Curried Cauliflower and Cheese Filo Pie
Shards of bronzed, scrunched filo giving way to molten curried cauliflower, scattered with bright green parsley and a sharp confetti of lemon zest.
Ingredients
- 2 garlic cloves, minced
- 75 g plain flour
- 1 cauliflower, cut into small florets (700g)
- black pepper
- 2 tsp mild curry powder
- 675 ml milk
- 3 tbsp olive oil
- 100 g butter, divided into 50g cubes and 50g melted
- 6 filo pastries
- 1 tbsp english mustard
- 150 g cheddar, grated
- 1 tbsp parsley, chopped, for garnish
- 1 tsp lemon, for garnish
- Buttered peas and greens, to serve
- Dressed green salad, to serve
Method
- Preheat the oven to 180°C fan. Line a 23cm springform tin, base and sides, with baking parchment.
- Tip the cauliflower florets onto a large parchment-lined tray. Scatter over the curry powder, half the olive oil, a generous pinch of salt and a good grind of black pepper. Toss until every floret is properly coated — the oil is what carries the spice onto the cauliflower and lets it bloom in the heat. Don't crowd the tray; spread the florets in a single layer or they'll steam instead of roast.
- Roast for about 20 minutes, until the cauliflower is tender and the edges are golden and starting to catch. The curry powder should smell toasted and fragrant, not dusty — that's the spices blooming in the oil and oven heat. Remove and lower the oven to 170°C fan.
- Meanwhile, make the béchamel. Melt the cubed butter in a medium saucepan over medium-high heat. Whisk in the flour and cook for 1–2 minutes, until it smells nutty and biscuity — you're cooking the raw flour out so the sauce doesn't taste pasty later.
- Lower the heat to medium and add the milk a splash at a time, whisking constantly to keep it lump-free. Once it's all in, keep whisking for around 7 minutes, until the sauce coats the back of a spoon and a finger drawn across leaves a clean line.
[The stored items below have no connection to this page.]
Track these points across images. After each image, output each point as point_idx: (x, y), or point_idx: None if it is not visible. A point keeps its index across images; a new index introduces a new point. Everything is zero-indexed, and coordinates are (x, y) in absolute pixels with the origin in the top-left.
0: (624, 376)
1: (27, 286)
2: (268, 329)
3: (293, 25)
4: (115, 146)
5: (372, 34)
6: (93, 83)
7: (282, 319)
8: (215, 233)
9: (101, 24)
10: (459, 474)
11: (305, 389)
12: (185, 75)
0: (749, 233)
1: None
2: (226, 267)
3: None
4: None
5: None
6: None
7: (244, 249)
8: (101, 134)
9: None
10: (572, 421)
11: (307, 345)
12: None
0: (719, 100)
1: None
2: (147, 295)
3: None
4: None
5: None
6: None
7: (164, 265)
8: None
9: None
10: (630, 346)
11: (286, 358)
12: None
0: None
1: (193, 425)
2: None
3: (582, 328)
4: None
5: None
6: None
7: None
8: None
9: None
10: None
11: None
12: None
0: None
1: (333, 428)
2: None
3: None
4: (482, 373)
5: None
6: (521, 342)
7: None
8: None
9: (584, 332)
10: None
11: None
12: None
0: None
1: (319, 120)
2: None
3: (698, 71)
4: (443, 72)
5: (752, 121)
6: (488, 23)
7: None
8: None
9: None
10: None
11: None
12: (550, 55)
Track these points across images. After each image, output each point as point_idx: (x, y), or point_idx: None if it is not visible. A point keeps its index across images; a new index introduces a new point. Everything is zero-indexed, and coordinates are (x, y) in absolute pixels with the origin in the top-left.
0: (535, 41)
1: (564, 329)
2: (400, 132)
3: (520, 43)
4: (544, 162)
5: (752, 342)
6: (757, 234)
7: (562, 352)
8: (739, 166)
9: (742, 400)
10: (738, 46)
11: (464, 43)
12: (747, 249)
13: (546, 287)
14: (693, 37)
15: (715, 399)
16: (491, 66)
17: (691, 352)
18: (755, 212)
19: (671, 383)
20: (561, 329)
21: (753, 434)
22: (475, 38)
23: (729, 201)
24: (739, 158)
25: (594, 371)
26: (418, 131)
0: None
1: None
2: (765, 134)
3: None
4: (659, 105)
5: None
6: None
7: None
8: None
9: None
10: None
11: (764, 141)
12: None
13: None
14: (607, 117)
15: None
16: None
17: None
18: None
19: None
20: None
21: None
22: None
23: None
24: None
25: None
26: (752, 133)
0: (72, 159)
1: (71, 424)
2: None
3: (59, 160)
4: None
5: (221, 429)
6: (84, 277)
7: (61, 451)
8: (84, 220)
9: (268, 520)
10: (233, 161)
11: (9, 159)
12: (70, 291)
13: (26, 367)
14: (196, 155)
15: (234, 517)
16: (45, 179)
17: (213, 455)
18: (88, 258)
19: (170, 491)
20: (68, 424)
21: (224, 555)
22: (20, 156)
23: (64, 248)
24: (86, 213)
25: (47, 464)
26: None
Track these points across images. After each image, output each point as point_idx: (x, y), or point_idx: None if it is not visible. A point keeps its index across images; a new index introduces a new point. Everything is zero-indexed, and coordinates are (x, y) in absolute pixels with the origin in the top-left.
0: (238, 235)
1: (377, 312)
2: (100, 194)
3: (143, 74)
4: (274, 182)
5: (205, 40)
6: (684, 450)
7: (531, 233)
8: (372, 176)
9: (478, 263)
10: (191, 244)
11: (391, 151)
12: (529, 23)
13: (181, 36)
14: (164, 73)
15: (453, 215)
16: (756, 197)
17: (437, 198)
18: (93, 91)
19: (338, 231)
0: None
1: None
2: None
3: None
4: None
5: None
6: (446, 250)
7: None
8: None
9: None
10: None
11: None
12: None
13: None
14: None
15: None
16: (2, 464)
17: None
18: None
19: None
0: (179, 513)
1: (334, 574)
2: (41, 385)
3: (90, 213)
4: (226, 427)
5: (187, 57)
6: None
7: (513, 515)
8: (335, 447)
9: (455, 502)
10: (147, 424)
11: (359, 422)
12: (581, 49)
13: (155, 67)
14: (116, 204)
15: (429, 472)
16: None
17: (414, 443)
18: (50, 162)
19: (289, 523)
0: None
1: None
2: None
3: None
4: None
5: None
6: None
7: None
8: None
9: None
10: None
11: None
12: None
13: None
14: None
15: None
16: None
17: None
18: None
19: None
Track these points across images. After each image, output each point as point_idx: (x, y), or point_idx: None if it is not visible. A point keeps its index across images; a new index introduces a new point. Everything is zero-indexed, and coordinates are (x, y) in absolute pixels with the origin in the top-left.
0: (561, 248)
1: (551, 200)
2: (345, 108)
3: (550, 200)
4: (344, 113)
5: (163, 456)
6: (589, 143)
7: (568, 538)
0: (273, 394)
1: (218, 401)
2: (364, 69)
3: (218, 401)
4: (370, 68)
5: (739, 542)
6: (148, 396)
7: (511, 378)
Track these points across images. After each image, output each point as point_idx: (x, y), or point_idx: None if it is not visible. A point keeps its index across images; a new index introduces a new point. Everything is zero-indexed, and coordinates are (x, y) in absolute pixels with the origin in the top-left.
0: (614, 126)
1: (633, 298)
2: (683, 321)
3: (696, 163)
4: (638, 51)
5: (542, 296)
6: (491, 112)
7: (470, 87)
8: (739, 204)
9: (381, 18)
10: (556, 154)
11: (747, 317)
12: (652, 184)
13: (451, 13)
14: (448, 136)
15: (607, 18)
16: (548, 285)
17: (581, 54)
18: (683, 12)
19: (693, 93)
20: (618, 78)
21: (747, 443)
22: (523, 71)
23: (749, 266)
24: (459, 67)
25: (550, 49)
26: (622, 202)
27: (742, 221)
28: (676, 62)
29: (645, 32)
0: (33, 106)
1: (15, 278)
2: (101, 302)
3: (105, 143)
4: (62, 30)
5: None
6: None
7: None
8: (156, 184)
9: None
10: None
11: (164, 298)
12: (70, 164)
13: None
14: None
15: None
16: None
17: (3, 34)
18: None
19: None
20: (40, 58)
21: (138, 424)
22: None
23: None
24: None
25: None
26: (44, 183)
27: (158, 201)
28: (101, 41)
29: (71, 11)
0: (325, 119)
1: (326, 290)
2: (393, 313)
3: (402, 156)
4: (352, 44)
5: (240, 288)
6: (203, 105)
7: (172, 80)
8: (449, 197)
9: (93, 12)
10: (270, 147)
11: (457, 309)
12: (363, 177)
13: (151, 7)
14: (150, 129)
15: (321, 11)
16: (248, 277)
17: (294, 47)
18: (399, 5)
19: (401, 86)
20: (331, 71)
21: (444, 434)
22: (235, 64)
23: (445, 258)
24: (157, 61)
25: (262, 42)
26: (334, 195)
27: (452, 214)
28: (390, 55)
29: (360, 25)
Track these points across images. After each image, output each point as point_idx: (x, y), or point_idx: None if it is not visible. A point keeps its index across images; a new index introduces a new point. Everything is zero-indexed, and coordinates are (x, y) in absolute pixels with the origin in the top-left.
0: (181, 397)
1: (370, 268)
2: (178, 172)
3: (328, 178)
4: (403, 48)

- Off the heat, stir through the minced garlic, mustard, grated cheddar and a pinch of salt. The residual warmth softens the garlic without browning it — raw garlic dropped into a hot pan turns bitter in 30 seconds, so off the heat is exactly right here. Keep stirring until the cheese melts into a glossy sauce, then fold in the roasted cauliflower. Taste now: it should be punchy with mustard and curry, properly seasoned. Adjust salt and pepper at this point — once it's inside the filo, you've lost your chance.
- Combine the melted butter with the remaining olive oil. Keep the filo sheets under a damp tea towel as you work — filo dries to dust in minutes if left uncovered. Brush one sheet with the butter mixture and lay it into the tin, letting the edges drape over the side. Repeat with the remaining 5 sheets, rotating each so the overhang covers the tin like the petals of a flower.
- Spoon the curried cauliflower filling into the filo-lined tin and level the top. Fold the overhanging filo back over the filling in loose, scrunched folds — scrunched, not flat, is what gives you those shattering bronze ridges. Brush with any remaining butter as you go.
- Bake for 30–35 minutes, until the filo is deeply golden and crisp and the filling is bubbling at the edges. Let it settle for 5 minutes before releasing the tin — straight out of the oven the béchamel is too loose to slice cleanly.
- Scatter the chopped parsley and lemon zest over the pie, add a squeeze of lemon across the top to cut through the cheese and butter, finish with a crack of black pepper, and serve in generous wedges.